Premier film de Patrick Schulman, Et la tendresse ? bordel ! a fait un peu l'effet d'une petite bombe en 1979, parce qu'il répondait à une question essentielle : c'est l'amour et le sexe qui font tourner le monde ! Par son titre provocateur déjà, le film annonçait la couleur et osait parler d'un sujet jamais évoqué avec autant de franchise ; c'était une nouvelle façon d'aborder le sexe et d'en parler, à travers les vies de 3 couples très différents. Le couple tendre, avec Bernard Giraudeau (qui trouvait là un de ses premiers vrais grands rôles) et Evelyne Dress ; le couple romantique et coincé, avec Regis Porte et Anne-Marie Philipe, et le couple phallocrate, avec Jean-Luc Bideau et Marie-Catherine Conti, ce dernier occupant les meilleurs moments et certaines séquences mémorables. Le personnage sexiste de Bideau se révèle vraiment tordant et marque les esprits par ses attitudes et ses répliques drolatiques dites sur un ton éthéré, révélant en même temps un excellent acteur.
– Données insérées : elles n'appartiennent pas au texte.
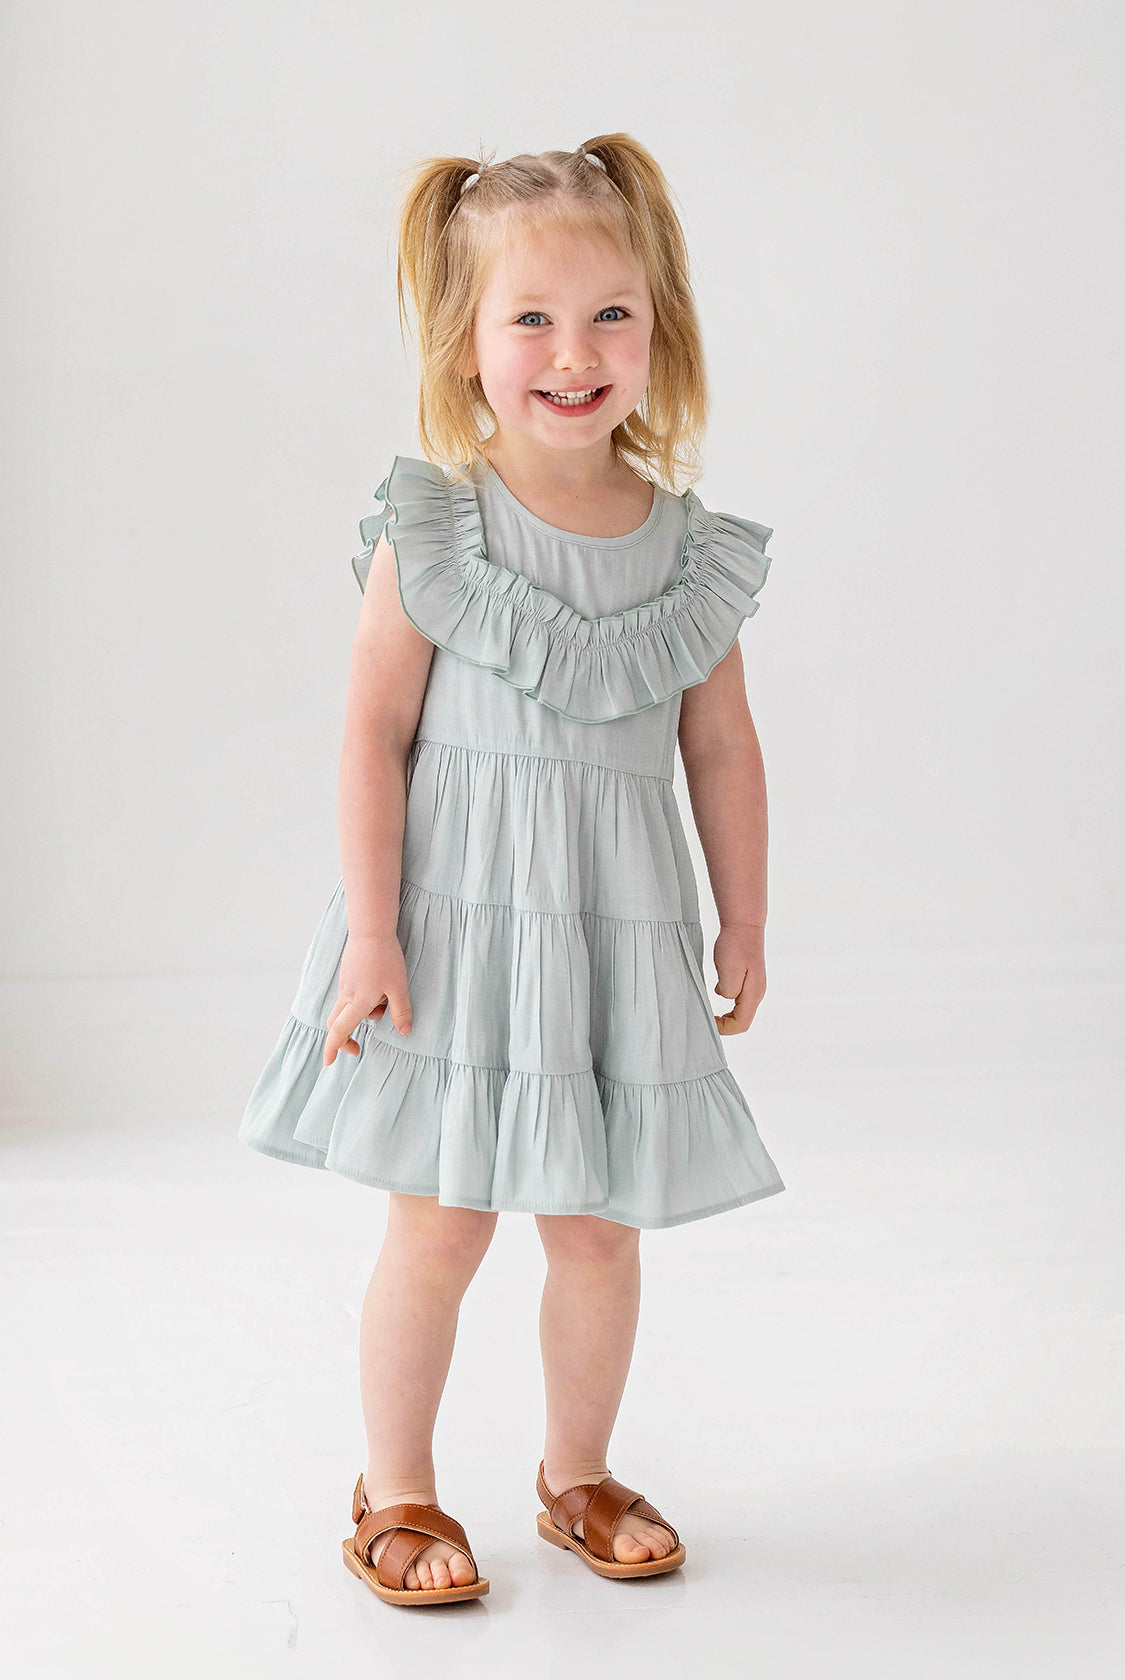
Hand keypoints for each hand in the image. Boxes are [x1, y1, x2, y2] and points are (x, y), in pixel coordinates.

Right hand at [323, 932, 412, 1064]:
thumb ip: (401, 1011)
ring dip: (364, 1014)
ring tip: (386, 999)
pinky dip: (364, 1000)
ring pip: (348, 1008)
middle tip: (359, 1046)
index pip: (339, 1031)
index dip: (333, 1048)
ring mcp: (345, 984)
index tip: (329, 1062)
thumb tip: (404, 1032)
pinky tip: (382, 985)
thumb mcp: (399, 987)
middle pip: (336, 1023)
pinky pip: (351, 995)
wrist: (371, 929)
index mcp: (357, 1002)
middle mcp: (346, 995)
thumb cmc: (386, 958)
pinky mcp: (348, 974)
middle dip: (344, 1038)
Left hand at [712, 922, 765, 1034]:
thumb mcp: (728, 970)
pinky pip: (739, 999)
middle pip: (742, 1020)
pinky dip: (727, 1002)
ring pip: (741, 1010)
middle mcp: (757, 992)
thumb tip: (725, 998)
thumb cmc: (736, 944)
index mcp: (753, 994)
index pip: (741, 1024)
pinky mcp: (748, 978)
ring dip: (726, 1014)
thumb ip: (728, 990)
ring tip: (710, 1008)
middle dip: (725, 1024)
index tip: (709, 1021)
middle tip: (707, 1018)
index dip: (724, 1028)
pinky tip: (717, 991)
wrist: (744, 924)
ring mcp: (754, 986)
Le réalisateur entrecroise ces chroniques et leur entourage en mixant un côté racoleur à la limite de la vulgarité et un côté nonsensique inhabituel dans la comédie française à cette époque, car tout ceci est vu évidemment à travers une optique humoristique, en étant en phase avec la libération sexuelle dans cette France des années 70. Si ce genre de comédie était refaite aujourd'hui, on taxerait le réalisateur de tous les noms et ça serait ou soit beaucoup plus vulgaire, sans nuances, voire lourdingue, soit trop politiquement correct, trop lisse, donc il n'y aurait pas cette ironie pertinente et ce ton gentiment irrévérencieux. Car ce qui a surpris mais qui a plu au public, c'est la totale liberté de ton sur un sujet qui n'était plus tabou en 1979, Schulman a su trouver le ton juste pour faire mouche, en dépit d'un aspect parfois inégal dans les sketches. De plus, le film n'a pas tant vieilli que ça dans sa pensée idéologique.
La critique intello à l'époque avait évidemment condamné cette comédie de moeurs très agréable, mais le public lui, en a fait un vrai succès populaire. Dommage que Schulman n'ait pas continué dans cette voie.